Wednesday, May 07, 2008

It's too easy to forget -

- that we really are living in a weird and wonderful future.

From Grinding:

Curator Forced to Kill Out-of-Control Bio-Art Exhibit


The problem with bio-art is that it’s often made of living tissue — and sometimes living tissue gets out of control. That’s what happened late last week at a New York MoMA exhibit called “Design and the Elastic Mind,” where a tiny living jacket made out of stem cells had to be put to death for growing too fast and trying to burst out of its container.

The art piece was called “Victimless Leather,” and according to The Art Newspaper:

The artists, Oron Catts and Ionat Zurr, say the work which was fed nutrients by tube, expanded too quickly and clogged its own incubation system just five weeks after the show opened . . . Paola Antonelli, head of MoMA’s architecture and design department and curator of the show, says she had to make the decision to turn off the life-support system for the work, basically “killing” it.

Ms Antonelli says the jacket “started growing, growing, growing until it became too big. And [the artists] were back in Australia, so I had to make the decision to kill it. And you know what? I felt I could not make that decision. I’ve always been pro-choice and all of a sudden I’m here not sleeping at night about killing a coat…That thing was never alive before it was grown.

Monday, May 05, 2008

An Amazon Nightmare -

The terror continues as even more people have been tricked by my doppledanger!

Amos Lassen on Amazon:
The first book I read by M. Christian was "The Very Bloody Marys" which I loved. (By the way, M. you forgot to send me a copy of this new book--I actually had to pay for it). He has not let me down with his new book (so I suppose it was worth what I paid for it).

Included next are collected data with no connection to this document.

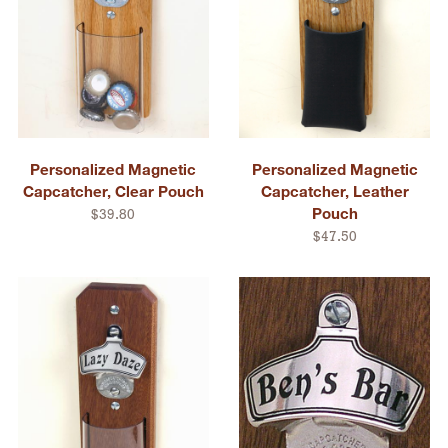
Personalized Magnetic
Personalized Magnetic
Capcatcher, Clear Pouch
Capcatcher, Leather
Pouch
$39.80
$47.50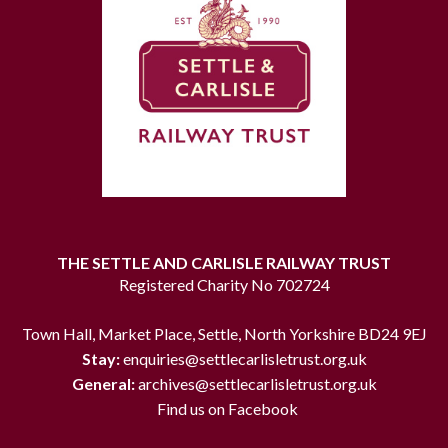
THE SETTLE AND CARLISLE RAILWAY TRUST
Registered Charity No 702724
Town Hall, Market Place, Settle, North Yorkshire BD24 9EJ
Stay:
enquiries@settlecarlisletrust.org.uk
General:
archives@settlecarlisletrust.org.uk
Find us on Facebook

"Me 2" is engaging and fun as it deals with the nature of identity and whether it is worth keeping the one we have. In this twisted little book, one can find out who he really is, or rather who he is supposed to be. This is a thriller but not the usual ones. This one is twisted as it deals with the psychological aspects of identity and it literally scares. Christian uses the "Genetic Mirror Theory" which claims that everyone has a twin and in this case the terror seems very, very real.

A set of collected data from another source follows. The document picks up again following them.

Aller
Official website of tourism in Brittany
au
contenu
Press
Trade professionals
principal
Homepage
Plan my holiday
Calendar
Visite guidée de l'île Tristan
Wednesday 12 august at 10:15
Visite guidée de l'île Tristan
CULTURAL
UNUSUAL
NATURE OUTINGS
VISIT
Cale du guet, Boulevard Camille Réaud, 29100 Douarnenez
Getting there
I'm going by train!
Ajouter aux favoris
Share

The unnamed narrator is one of those gay boys that look like summer all year long. His gayness is not a problem, however. Being gay is just a part of him that guides the way he lives. Being gay to our narrator is not about sexuality; rather it is just about being. He is typical of the modern age in the way he reacts to others. He never really gets to know anyone and he judges people on face value. In fact, he does the same for himself. He is superficial and worries about how he looks and how others see him. His existence seems to be devoid of any real meaning and every day is like the day before and after. He works at Starbucks and his customers are simply cups of coffee. One day he begins talking to a guy who tells him all about fakes and doubles and he further states that there are people in society who are simply clones of others and they spend their time trying to perfect the imitation of someone else.

With his bug in his head, our coffee boy begins to wonder if he has a double and the idea consumes him to the point that he realizes that he does and that his double is tkin over his life. It is then that he begins to question just who he really is.

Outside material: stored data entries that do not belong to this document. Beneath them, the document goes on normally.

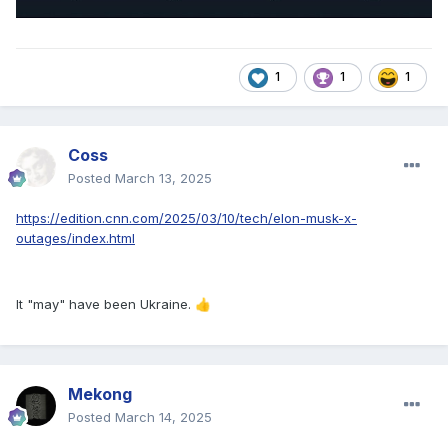
1
1
1
Coss
Posted
March 13, 2025
https://edition.cnn.com/2025/03/10/tech/elon-musk-x-
outages/index.html
It "may" have been Ukraine.
👍
Mekong
Posted
March 14, 2025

The nature of identity is not a new idea in literature but Christian makes it seem so and does so brilliantly. He causes us to question just who we are and further questions arise as to who we can be in a society of mass consumption. We do not get a good picture of America as M. Christian writes about the country in which we live and he paints it as a place where everything we do is beholden to both brand names and advertising.

Because of the nature of the theme, the book contains layering of ideas albeit extremely well written and very smart. Here is a world where what we know becomes suspect. The sense of dread that hangs over the novel is all too real.
At least this person has managed to see through my copycat's deception. Hurray!